There are many reasons to deplore racism as a phenomenon, but the greatest of all is this: the mere suspicion that racism exists enables the most loud-mouthed and sanctimonious undergraduate in our midst to describe any restrictive policy towards immigrants, asylum-seekers and refugees as being racist. No discussion, no exchange of views, no attempt to find and enjoy a shared wisdom survives this accusation. Instead, another issue - the racism, and thus the evil, of the accused person - bulldozes all other subject matter out of the way.
It is a contemptible, cowardly and intellectually slothful way of examining any complex issue; but of course, it unfailingly achieves what it sets out to achieve - the establishment of the moral superiority of the accuser. For the insidious logic runs like this: anyone who accuses anyone else of being racist is clearly anti-racist, and therefore a good person, and certainly a better person than the accused. The accusation in itself convicts the accused and vindicates the accuser.
McCarthyite purges
We have seen this kind of thing before - in the trials of witches, in the persecution of heretics, in the McCarthyite purges of the 1950s. The accusation is the conviction. It is grim, tawdry stuff, and to see such self-puffing, holier-than-thou cant in observations about immigration into Ireland today, as we have done recently in this newspaper, is simply nauseating.

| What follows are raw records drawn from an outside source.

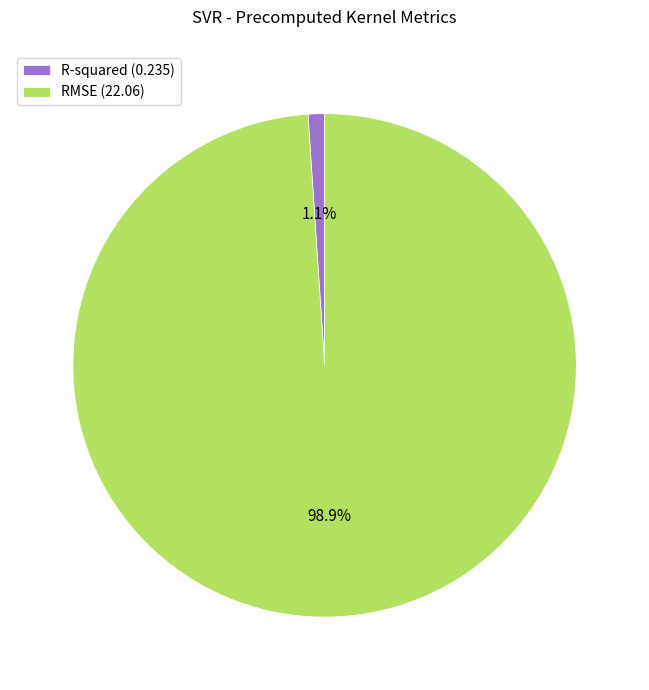

How many slices are in this pie chart?

2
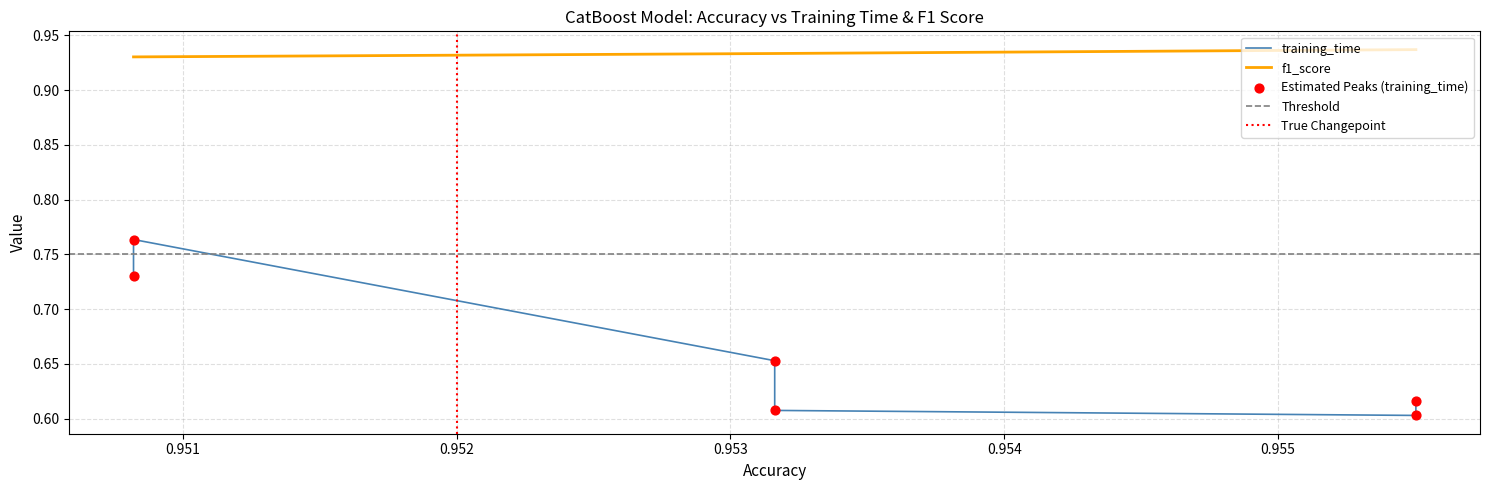

Is the value of f1_score at median_minmax greater than the value of training_time at mean_minmax?

Yes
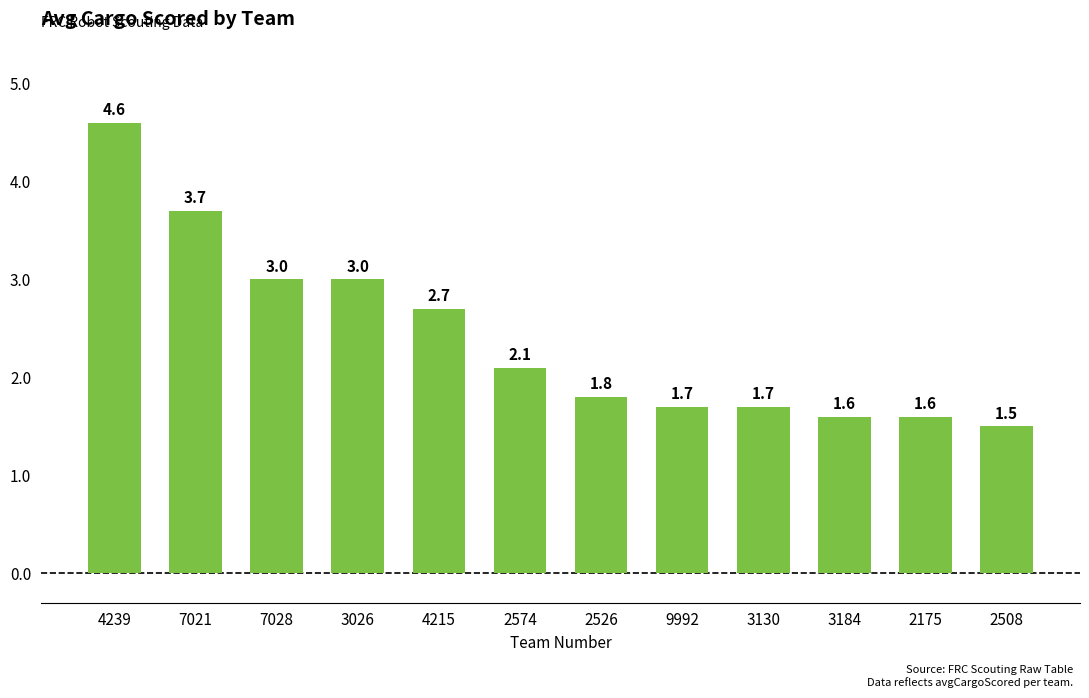

Read the value at 2508.

1.5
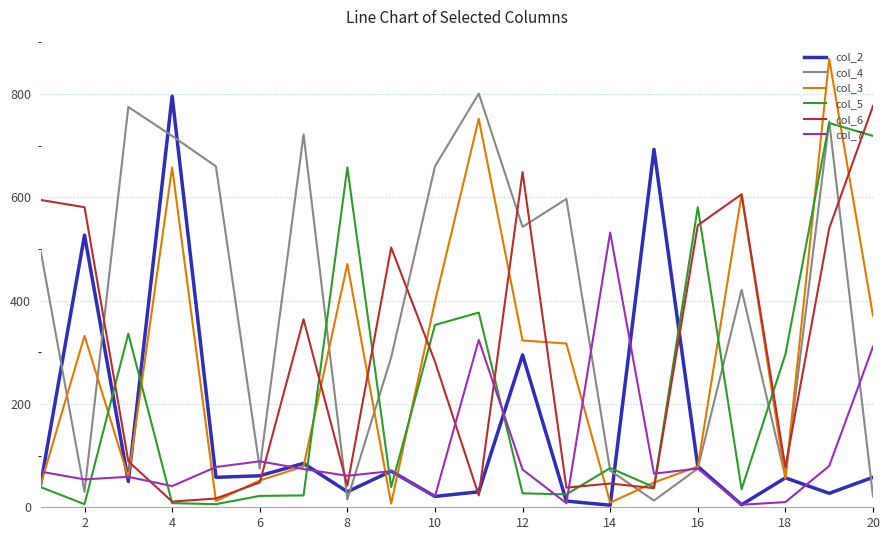

What is the maximum value shown in the chart?

868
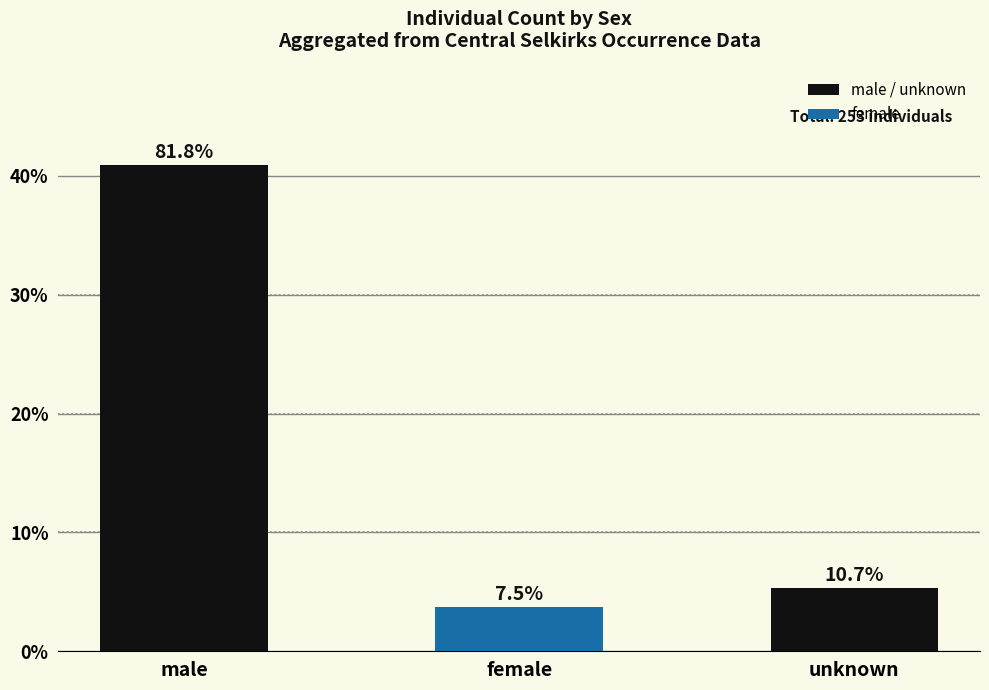

What is the label of the 2nd bar from the left?

female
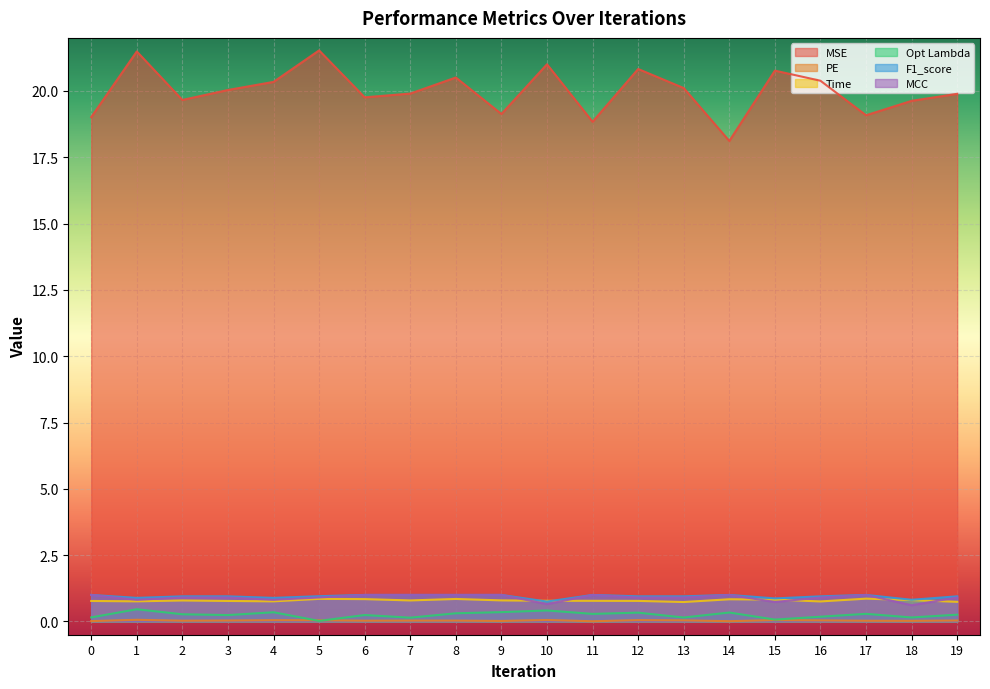

Between 0 and 3, which is larger?

3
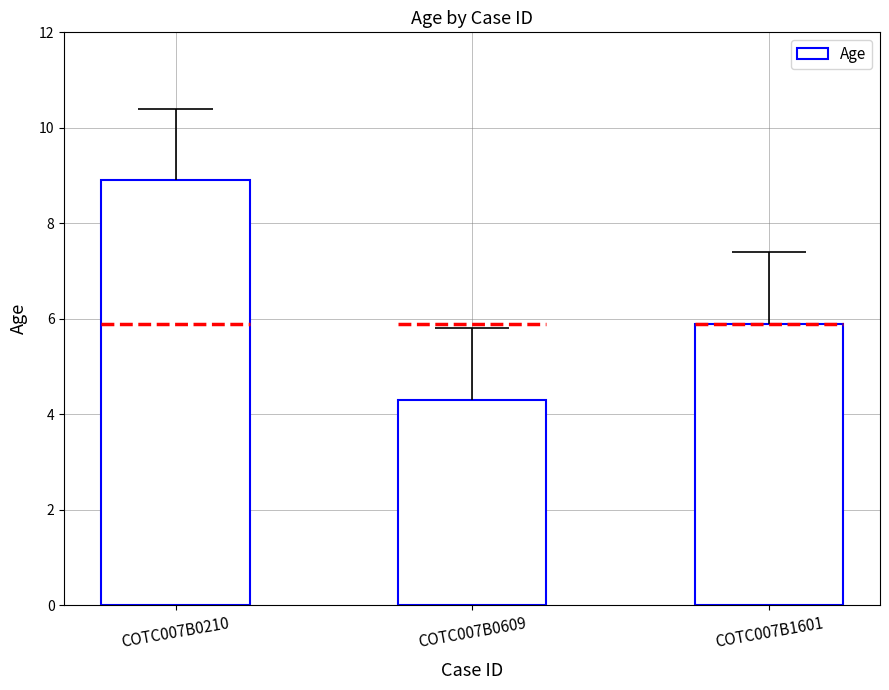

How many data points are less than 5?

1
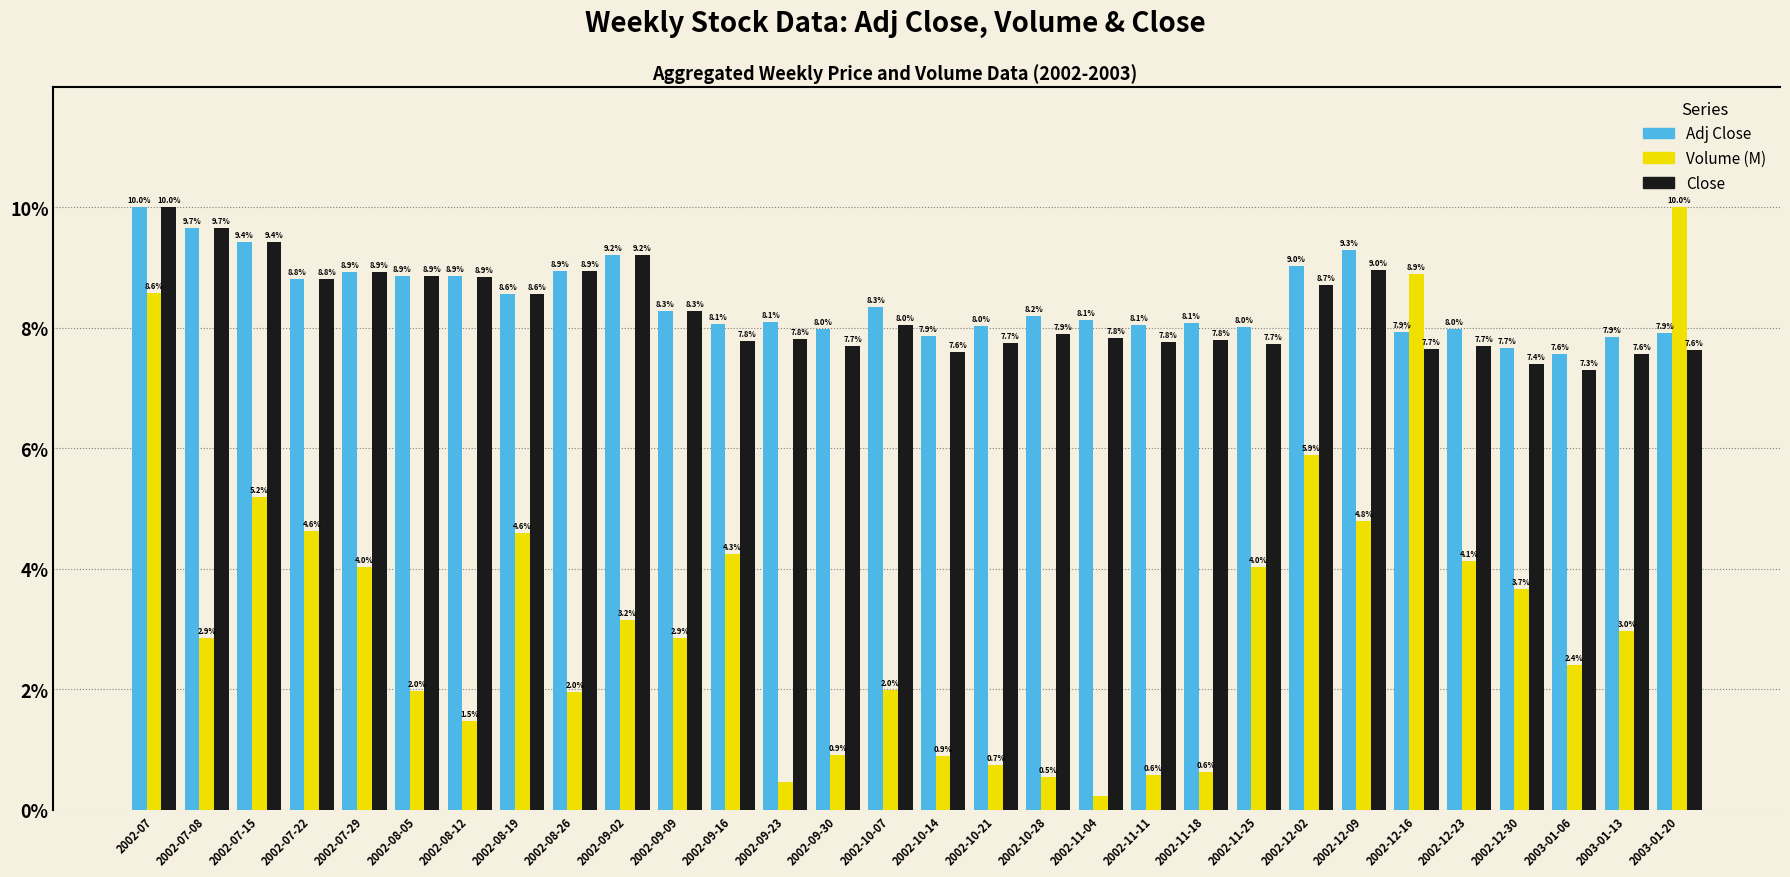

At which category is the sum across all series the highest?

2002-07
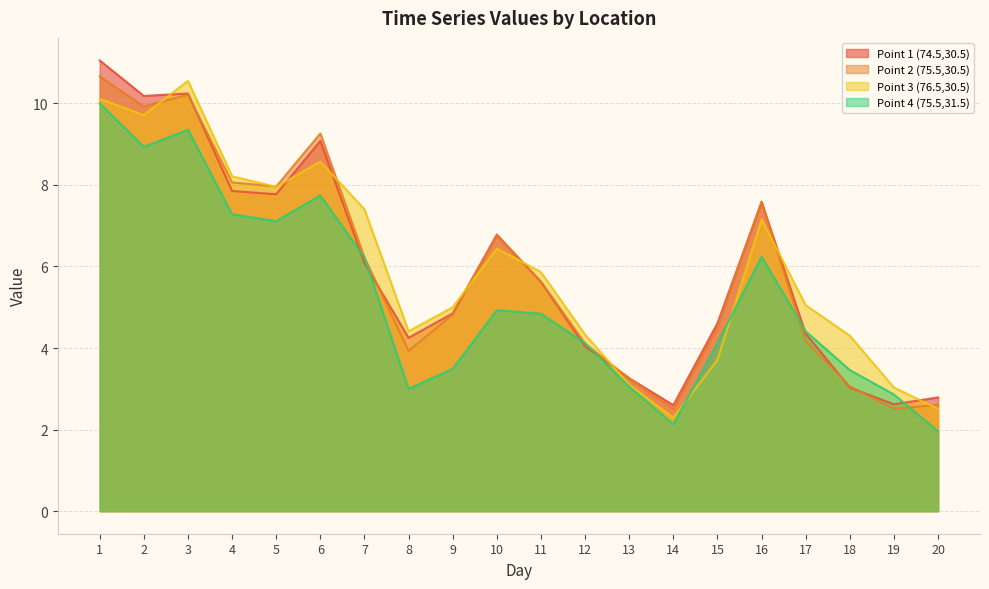

True or false: Point 2 (75.5,30.5) and Point 3 (76.5,30.5) intersect in this chart.

True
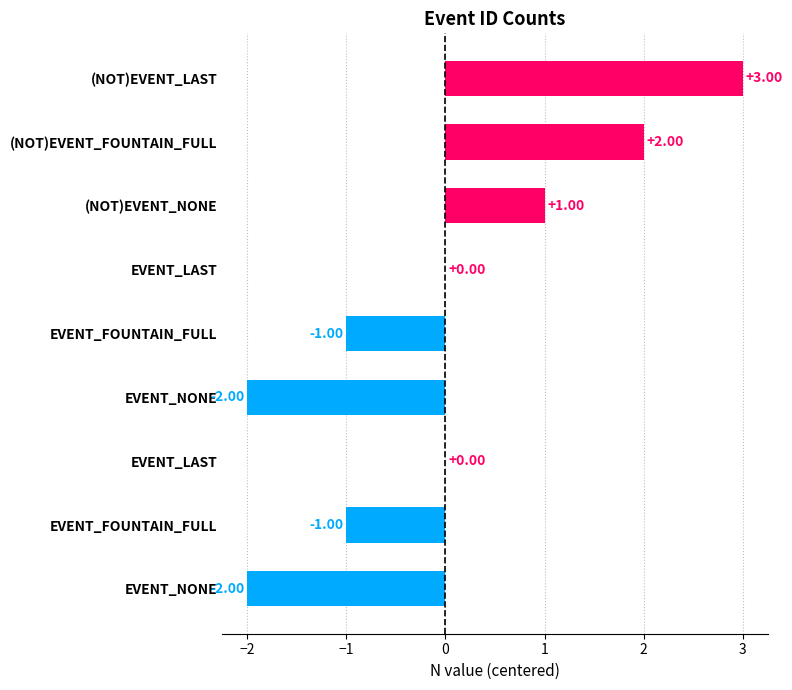

What is the maximum value shown in the chart?

3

For we know the cerebral vapidity, the trite superciliousness, of the professional anti-racism lobby is highly selective, not merely in Ireland, but across the world. Thus the dismal charade in Durban, where Israel alone is being singled out for attention as a racist state. This is such an absurdity, such a contradiction of the living, breathing truth, that one is almost lost for words, as one would be if one had to rebut the accusation that Saudi Arabia is too tolerant of public lesbianism.
Two minutes in any Israeli street will tell you of the racial complexity of the modern Jewish state; and any doubts about how broadly Israel defines Jewishness were rebutted by the vast airlift of the coal-black Falashas from Ethiopia 20 years ago.
I make no judgment here upon the appalling violence which has taken so many lives in the region recently; but I am absolutely sure that no Israeli government has ever broadcast anything to compare with the virulently genocidal and anti-Semitic filth emanating from its neighbours.
Yet Israel is being singled out at Durban as an intrinsically racist state, though it is clearly not, while there is state racism right across the world, especially in Africa, Arabia and Asia. Who would be a white farmer in Zimbabwe or a Filipino immigrant worker in Saudi? Who would be a Harijan in India, despite the criminalisation of all restrictions against "untouchables" in 1949? Who would be a member of the similarly despised Burakamin in Japan? Instead, racism and slavery have been defined as white man's crimes, especially of the great European imperial powers.
Supporting slavery
The Irish thereby escape the broad brushstrokes of genocide, as if Irish people did not participate in the genocide of the Plains Indians or support slavery in the US, did not serve on slavers standing out of Liverpool, did not wipe out the indigenous Beothuk people of Newfoundland - and did not once upon a time enslave a young shepherd named Patrick.
There is no reason today for Irish people, or Germans, to apologise for what their ancestors did. Nothing is attained by such meaningless expressions, except the debasement of language; and debasement of language is central to the braggadocio of professional anti-racists. They fill their arguments with weasel "anti-racist" terms that enter any discourse about immigration like a lethal virus, transforming it in something else entirely.
We have come to a great turning point in Irish life, the second - after the Whitaker economic reformation - since independence. We are becoming a multi-racial society. Major and irreversible changes are under way; and we have the right to discuss these changes, how we manage them and control them and how many Africans, Asians and non-EU Europeans we take in, without our own native, blustering clowns frothing at the mouth and accusing us of racism for doing so. It is not racist to have immigration policies or immigration quotas. Neither is it wrong or racist to deport those who have illegally arrived here. It is realistic, as every country in the world acknowledges in practice.
Not possible
Nor is it wrong or racist to set limits upon the numbers of people we can give asylum to. Most of Africa is a heaving calamity - and that which is not is waiting to be. It is simply not possible for us to give sanctuary to everyone who needs it, and only sanctimonious - or morally dishonest - fools declare otherwise. For the most part, it is pious braggarts - probably from the sanctuary of their leafily secluded million-pound homes - who throw the "racist" allegation at those who wish to be realistic about this hideously complicated issue.
There has been racism in Ireland, and there will be racism in Ireland, and it is always a vile and noxious thing. But it will be made far more vile and noxious if any reasoned discussion about immigration is stymied by self-serving proclamations about "racism" from the posturing buffoons of the professional anti-racist brigade. Much painful honesty is needed if we are to create a coherent, civilised immigration policy. We should not be bullied by humbug.